Prinzipiell wünschen sich die Länder eine einheitliche Lösung, aber nachdem sich auf Bundesebene nichts bewegt, fangen die Diskussionen in den Ländern wieder an. Vor allem Niederösterreich hat ein Interesse an einer raschen Lösung, denn die freudige Verkündung über sinkende Kosten kehrte sich mit der gekippten Regelung rasch wieder ins Gegenteil. Nun würde man gern einen neuen Reformversuch wagen, und will nicht mehr auf den Bund warten.

 

Auch wenn sich die Bundesländer aktuell in ihrem Angriff auf den Bund einig sind – es ist nicht davon auszugehen, dass das von Dauer sein wird.
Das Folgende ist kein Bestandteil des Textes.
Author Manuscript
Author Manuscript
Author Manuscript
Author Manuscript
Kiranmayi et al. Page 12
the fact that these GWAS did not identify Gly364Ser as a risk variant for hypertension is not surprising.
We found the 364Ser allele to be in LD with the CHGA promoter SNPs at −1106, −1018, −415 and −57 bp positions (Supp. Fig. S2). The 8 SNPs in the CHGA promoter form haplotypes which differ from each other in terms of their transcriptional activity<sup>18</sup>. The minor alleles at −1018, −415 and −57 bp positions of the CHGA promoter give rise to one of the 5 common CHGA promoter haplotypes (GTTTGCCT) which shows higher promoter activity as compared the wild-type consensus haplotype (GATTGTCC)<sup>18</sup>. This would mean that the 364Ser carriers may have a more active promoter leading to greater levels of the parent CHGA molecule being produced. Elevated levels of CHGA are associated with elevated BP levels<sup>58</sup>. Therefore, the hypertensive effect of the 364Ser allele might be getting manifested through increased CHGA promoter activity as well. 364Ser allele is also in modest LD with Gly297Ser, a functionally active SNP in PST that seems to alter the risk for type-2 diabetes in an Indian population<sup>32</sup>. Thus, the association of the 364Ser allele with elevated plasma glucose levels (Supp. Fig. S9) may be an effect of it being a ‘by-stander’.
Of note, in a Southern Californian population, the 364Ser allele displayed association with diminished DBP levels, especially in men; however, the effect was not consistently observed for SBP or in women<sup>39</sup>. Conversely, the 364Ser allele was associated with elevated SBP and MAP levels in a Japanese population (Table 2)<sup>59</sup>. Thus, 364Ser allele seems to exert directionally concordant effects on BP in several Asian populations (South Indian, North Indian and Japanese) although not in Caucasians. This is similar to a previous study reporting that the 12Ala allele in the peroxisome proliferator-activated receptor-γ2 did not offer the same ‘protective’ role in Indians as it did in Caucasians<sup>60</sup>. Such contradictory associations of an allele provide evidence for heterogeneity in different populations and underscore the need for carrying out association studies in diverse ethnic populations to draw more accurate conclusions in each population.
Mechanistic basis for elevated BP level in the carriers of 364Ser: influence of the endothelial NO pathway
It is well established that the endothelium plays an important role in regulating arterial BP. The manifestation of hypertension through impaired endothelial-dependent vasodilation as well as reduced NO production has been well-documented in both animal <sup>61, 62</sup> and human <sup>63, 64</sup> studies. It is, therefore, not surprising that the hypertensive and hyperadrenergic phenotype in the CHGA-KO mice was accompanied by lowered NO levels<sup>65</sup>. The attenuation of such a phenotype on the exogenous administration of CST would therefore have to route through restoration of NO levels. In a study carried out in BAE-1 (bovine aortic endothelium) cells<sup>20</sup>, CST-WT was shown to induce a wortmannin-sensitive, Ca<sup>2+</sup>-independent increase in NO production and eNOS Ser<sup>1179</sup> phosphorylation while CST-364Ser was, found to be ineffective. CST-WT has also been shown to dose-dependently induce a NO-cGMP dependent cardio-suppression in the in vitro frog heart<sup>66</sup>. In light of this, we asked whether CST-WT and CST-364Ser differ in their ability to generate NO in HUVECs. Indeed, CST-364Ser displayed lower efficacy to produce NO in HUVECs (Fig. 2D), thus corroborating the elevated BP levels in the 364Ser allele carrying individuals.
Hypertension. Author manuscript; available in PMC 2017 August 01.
Während Länder wie Oberösterreich und Niederösterreich restriktivere Regelungen wollen, werden verordnete Kürzungen vor allem in den Bundesländern mit grüner Regierungsbeteiligung auf Widerstand stoßen. Wien hat angekündigt, im Bedarfsfall bis zum Verfassungsgerichtshof zu gehen. Ob das passiert, hängt stark vom Gestaltungsspielraum ab, der den Ländern zugebilligt wird.

 

Der Bund plant, ein sogenanntes Rahmengesetz vorzugeben – die Detailausgestaltung soll auch weiterhin den Ländern obliegen. Sie können etwa entscheiden, ob die Mindestsicherung zu einem Teil in Sachleistungen erfolgt. Prinzipiell stagniert die Mindestsicherung erstmals seit vielen Jahren. Grund dafür ist die Hochkonjunktur, die damit einhergehende sinkende Arbeitslosigkeit und der Rückgang der Flüchtlingszahlen. Das neue Gesetz zur Mindestsicherung sollte ab 1. Jänner 2019 in Kraft treten. Das wird sich aber mit an Sicherheit grenzender Wahrscheinlichkeit nicht ausgehen.“

Mit Pressekonferenzen und vollem Getöse feierte die Bundesregierung ihren Entwurf zur Kompetenzbereinigung, welcher es zentralen Inhalt die Auflösung des Kompetenztatbestandes von Art. 12 B-VG vorsieht. In gewissen Materiengesetzen, beispielsweise im Armenwesen, unternimmt die Bundesregierung jedoch alles, um diesen Kompetenztatbestand einzubetonieren.

 

 

Aus den erwähnten Gründen richten die unterzeichneten BundesrätInnen daher an den Bundesminister für Verfassung, Reformen, Deregulierung und Justiz folgende

 

 

Anfrage:

 

 

1.         Warum wurde in ihrem Entwurf der Art. 12 B-VG nicht zur Gänze aufgelöst?

 

2.         An welchen konkreten Einwänden scheiterte im Vorfeld der parlamentarischen Beratungen eine Einigung mit den Bundesländern?

 

3.         Was wurde insbesondere beim Kompetenztatbestand Armenwesen gegen eine Auflösung vorgebracht?

 

4.         Stellt eine weitere Verwendung des Art. 12 B-VG gerade in sensiblen politischen Materien das Vorhaben der gänzlichen Auflösung nicht in Frage?

 

5.         Wenn der Bund nunmehr ein Grundsatzgesetz im Bereich Armenwesen vorgelegt, welches in Ausführungsgesetzen durch die Länder im Detail verschieden geregelt wird, was spricht dann dagegen, den Art. 12 B-VG im Bereich der Kinder- und Jugendhilfe ebenfalls weiter aufrechtzuerhalten, da ja eine Falländerung dieser Materie auf breite Kritik stößt?